Fast-forward to tonight when all the memories from 2012 came rushing forth (they are too many to recount in a single post), and I see that we fulfilled our wager; He more-so than I, but fulfilled nevertheless. From having weeks in Italy when I had barely 5 euros in my pocket to late summer when I thought I would have to suspend my masters program with Johns Hopkins for a year, to worrying about the health of important family members, and especially through all the self-doubt – Allah came through for me. He took care of everything, in his own time. And coincidentally, that’s why the highs and lows of 2012 don’t seem so pronounced: because I had a protective covering over me the entire time. Allah had my back. Alhamdulilahi.

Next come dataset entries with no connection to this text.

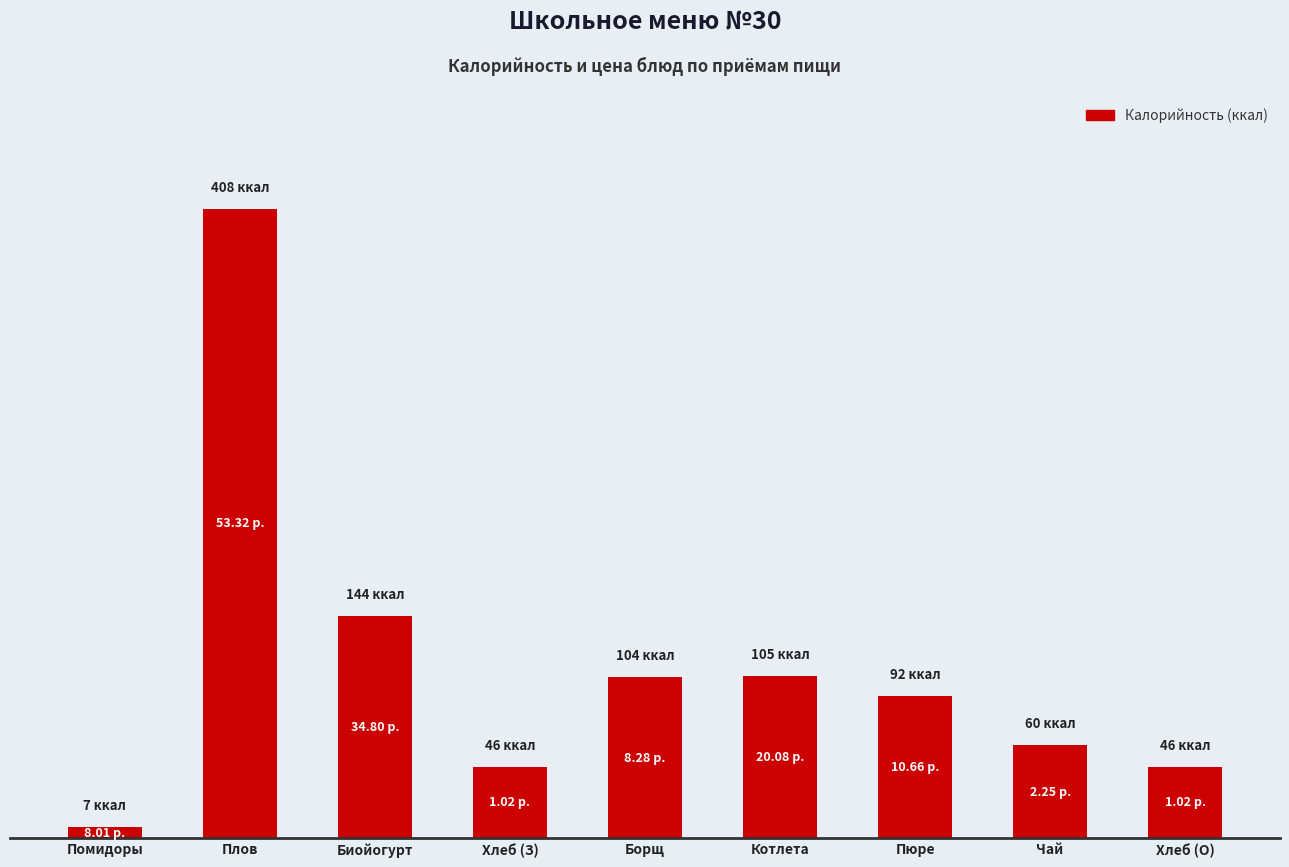

Are the bars horizontal?

No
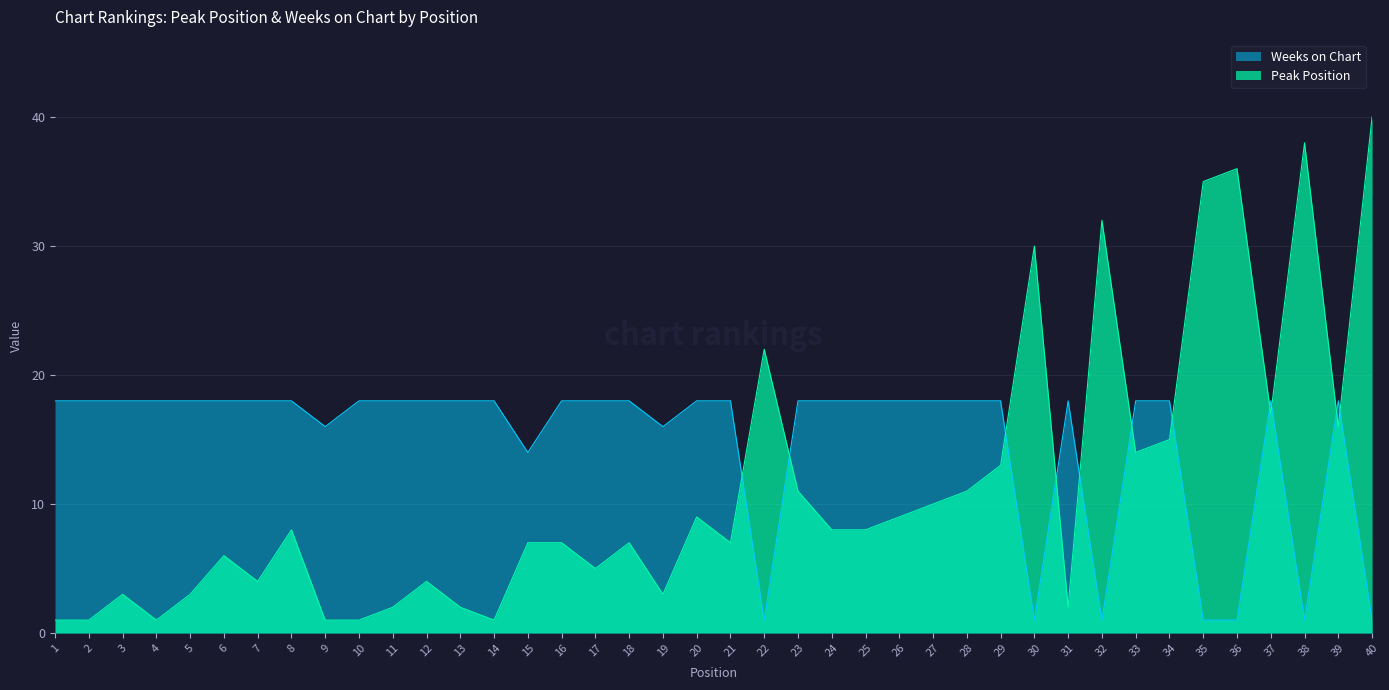

The value of Weeks on Chart at 16 is 18. True or false?

True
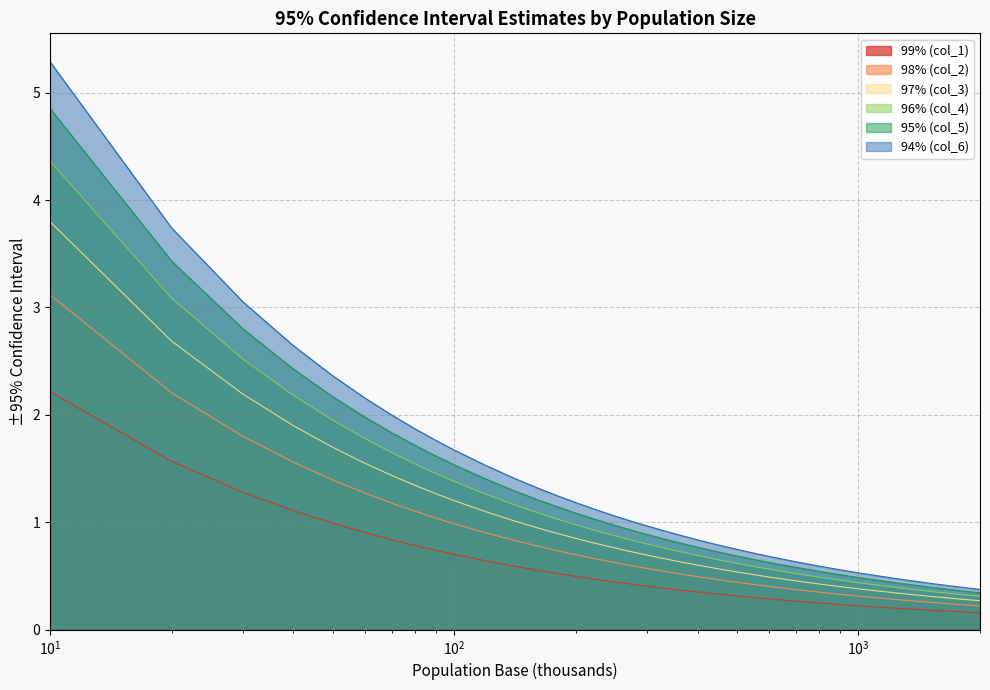

Rank the series at 600 from highest to lowest value.

94% (col_6), 95% (col_5), 96% (col_4), 97% (col_3), 98% (col_2), 99% (col_1)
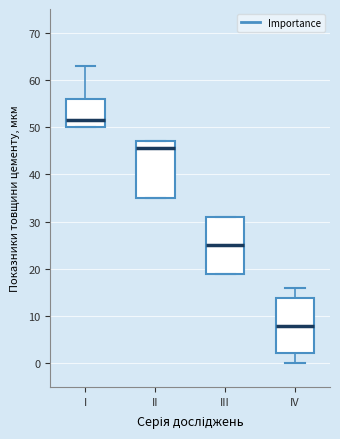

Reading left to right, transcribe this box plot: for each box, give where its median line is, the range the box spans, and where its two whiskers end, as read against the y-axis. The values are not printed on the chart, so give them approximately, as read against the axis.

I: median 52, box 50 to 56, whiskers 50 to 63
II: median 46, box 35 to 47, whiskers 35 to 47
III: median 25, box 19 to 31, whiskers 19 to 31
IV: median 8, box 2 to 14, whiskers 0 to 16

Remembering everything, I am excited for 2013. Yes, I have some goals in mind which I will write down somewhere in order to keep myself accountable, but generally-speaking, my words for 2013 are: Positivity. Passion. Growth. Gratitude. Courage. Truth. Surrender.
The new year has barely started, and I already have some dreams and concerns packaged and ready to be shipped out to Allah on the first flight. You probably do too, so whatever your belief or situation, just work hard, do what’s within your power, and let it go. Believe that it will be taken care of and, InshAllah, a year from today each of us will look back on 2013 and say “It was taken care of”.
Thanks to each of you who shared in my 2012 – whether virtually or in real-time. I wish each of you enough of everything necessary to make your 2013 meaningful and the best one yet. Stay blessed and Happy New Year!